### Task brief
Every line below between the one holding "9: (202, 80)" and the one holding "28: (423, 192)", inclusive, should be copied exactly, and no other line.

Stored entries:
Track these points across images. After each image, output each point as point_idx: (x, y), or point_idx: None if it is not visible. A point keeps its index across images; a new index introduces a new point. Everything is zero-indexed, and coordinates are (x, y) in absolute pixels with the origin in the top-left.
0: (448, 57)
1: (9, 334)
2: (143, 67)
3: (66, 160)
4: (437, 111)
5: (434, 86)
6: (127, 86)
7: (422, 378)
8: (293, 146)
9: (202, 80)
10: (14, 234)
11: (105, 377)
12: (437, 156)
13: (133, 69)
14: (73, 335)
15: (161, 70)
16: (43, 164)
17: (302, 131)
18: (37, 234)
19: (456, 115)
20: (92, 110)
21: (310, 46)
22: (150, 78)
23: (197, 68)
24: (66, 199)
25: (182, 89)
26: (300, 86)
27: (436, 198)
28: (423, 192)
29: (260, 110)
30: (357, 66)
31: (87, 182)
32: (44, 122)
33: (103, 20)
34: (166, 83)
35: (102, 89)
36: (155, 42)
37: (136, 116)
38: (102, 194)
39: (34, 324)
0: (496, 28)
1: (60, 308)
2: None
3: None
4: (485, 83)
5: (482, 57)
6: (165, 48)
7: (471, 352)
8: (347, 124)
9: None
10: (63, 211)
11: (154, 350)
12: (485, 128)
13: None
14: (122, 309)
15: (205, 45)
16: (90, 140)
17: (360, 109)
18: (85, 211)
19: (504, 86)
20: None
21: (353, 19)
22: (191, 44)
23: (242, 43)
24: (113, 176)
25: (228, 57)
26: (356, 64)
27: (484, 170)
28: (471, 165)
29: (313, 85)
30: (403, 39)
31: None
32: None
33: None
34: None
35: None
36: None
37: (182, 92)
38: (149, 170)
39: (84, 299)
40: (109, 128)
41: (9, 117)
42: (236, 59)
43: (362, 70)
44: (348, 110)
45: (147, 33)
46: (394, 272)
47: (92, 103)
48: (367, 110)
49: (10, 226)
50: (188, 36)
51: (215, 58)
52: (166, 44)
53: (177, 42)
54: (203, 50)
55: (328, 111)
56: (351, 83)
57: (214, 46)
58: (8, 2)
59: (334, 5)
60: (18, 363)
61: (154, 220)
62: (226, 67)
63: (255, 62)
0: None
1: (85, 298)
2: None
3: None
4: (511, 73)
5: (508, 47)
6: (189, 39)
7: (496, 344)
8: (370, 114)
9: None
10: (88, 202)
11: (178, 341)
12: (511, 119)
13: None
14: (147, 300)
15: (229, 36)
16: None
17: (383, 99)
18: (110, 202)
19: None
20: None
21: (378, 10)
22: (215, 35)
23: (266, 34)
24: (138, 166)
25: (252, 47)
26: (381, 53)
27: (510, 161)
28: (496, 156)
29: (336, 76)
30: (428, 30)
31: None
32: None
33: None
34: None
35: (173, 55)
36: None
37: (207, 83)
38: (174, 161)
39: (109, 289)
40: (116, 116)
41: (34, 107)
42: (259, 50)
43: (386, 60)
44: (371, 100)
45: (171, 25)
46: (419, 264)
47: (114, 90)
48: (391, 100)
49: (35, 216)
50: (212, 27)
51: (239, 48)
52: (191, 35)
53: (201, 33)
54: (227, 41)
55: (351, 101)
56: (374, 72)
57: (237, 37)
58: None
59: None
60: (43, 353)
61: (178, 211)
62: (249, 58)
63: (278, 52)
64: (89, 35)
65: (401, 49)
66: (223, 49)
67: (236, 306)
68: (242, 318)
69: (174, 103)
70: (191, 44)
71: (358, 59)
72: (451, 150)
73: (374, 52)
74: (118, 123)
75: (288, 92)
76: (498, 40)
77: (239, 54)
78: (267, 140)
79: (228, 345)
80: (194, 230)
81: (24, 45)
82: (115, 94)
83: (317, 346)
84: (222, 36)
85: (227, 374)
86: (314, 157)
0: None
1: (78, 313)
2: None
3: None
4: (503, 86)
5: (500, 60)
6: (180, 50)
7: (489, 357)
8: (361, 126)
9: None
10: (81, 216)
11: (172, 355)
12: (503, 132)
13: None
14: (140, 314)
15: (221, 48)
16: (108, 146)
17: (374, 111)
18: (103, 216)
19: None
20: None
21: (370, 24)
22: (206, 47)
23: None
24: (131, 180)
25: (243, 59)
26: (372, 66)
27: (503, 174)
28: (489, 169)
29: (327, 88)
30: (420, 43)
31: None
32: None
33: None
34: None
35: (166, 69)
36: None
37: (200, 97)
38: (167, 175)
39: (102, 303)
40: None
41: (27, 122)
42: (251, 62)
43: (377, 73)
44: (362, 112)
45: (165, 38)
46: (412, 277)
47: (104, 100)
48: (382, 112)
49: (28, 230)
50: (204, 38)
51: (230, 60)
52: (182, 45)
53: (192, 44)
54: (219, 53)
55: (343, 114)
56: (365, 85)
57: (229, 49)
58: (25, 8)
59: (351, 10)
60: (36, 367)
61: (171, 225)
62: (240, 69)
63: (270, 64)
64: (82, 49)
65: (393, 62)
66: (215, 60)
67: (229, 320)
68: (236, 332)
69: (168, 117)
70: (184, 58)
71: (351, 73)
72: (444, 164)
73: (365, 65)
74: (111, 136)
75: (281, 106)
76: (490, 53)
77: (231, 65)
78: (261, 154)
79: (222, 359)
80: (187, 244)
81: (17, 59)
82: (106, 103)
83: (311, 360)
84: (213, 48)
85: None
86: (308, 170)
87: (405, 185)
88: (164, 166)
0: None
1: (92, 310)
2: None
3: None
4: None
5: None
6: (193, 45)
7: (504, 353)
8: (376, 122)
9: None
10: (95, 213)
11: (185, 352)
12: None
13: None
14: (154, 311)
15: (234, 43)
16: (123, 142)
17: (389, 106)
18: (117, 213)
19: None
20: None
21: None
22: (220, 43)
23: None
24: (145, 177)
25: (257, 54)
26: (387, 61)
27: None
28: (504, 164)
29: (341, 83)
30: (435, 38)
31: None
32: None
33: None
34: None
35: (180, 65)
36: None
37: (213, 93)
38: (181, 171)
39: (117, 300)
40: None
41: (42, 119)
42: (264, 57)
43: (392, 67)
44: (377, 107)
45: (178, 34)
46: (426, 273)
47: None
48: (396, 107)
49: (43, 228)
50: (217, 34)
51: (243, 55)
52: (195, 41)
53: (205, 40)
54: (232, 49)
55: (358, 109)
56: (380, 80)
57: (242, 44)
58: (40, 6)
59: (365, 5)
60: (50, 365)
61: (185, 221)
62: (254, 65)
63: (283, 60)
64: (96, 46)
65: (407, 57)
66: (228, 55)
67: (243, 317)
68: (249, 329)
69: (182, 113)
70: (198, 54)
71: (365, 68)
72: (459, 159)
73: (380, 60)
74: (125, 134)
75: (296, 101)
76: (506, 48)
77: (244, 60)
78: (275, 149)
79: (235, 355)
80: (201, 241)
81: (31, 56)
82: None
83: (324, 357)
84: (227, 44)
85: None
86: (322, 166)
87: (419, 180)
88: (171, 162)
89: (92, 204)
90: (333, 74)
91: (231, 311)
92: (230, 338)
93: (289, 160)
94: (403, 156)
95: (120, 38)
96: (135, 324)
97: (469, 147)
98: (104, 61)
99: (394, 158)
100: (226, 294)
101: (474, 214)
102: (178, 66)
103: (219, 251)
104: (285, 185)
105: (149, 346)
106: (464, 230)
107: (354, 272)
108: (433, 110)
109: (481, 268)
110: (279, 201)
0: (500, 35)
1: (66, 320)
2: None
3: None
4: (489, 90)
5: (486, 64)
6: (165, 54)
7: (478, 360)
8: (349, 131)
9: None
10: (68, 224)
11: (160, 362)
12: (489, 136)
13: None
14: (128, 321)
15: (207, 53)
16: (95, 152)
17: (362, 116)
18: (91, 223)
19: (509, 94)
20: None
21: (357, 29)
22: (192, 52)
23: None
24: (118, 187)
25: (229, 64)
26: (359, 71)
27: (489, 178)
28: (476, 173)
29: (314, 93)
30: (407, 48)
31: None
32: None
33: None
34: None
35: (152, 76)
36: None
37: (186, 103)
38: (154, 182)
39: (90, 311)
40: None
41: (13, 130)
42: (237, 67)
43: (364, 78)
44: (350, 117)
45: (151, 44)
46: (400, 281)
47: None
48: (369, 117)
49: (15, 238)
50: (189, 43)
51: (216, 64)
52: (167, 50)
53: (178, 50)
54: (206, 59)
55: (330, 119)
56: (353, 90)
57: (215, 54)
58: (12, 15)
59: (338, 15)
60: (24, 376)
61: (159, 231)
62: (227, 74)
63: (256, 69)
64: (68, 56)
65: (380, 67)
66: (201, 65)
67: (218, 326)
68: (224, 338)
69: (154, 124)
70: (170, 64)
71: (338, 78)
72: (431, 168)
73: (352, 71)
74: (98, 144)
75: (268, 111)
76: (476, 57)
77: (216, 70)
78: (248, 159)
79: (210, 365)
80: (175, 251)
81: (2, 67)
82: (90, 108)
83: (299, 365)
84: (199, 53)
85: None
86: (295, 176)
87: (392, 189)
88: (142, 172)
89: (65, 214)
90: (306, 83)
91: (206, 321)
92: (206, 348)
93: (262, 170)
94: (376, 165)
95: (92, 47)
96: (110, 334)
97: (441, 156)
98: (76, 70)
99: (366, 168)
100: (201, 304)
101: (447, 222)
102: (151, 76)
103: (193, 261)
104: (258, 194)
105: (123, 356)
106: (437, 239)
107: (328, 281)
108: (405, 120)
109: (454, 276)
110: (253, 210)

### Task output
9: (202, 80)
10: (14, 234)
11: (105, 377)
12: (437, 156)
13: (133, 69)
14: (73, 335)
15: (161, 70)
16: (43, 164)
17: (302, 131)
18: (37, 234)
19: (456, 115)
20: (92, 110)
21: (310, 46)
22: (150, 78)
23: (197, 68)
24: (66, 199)
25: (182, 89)
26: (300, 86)
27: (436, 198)
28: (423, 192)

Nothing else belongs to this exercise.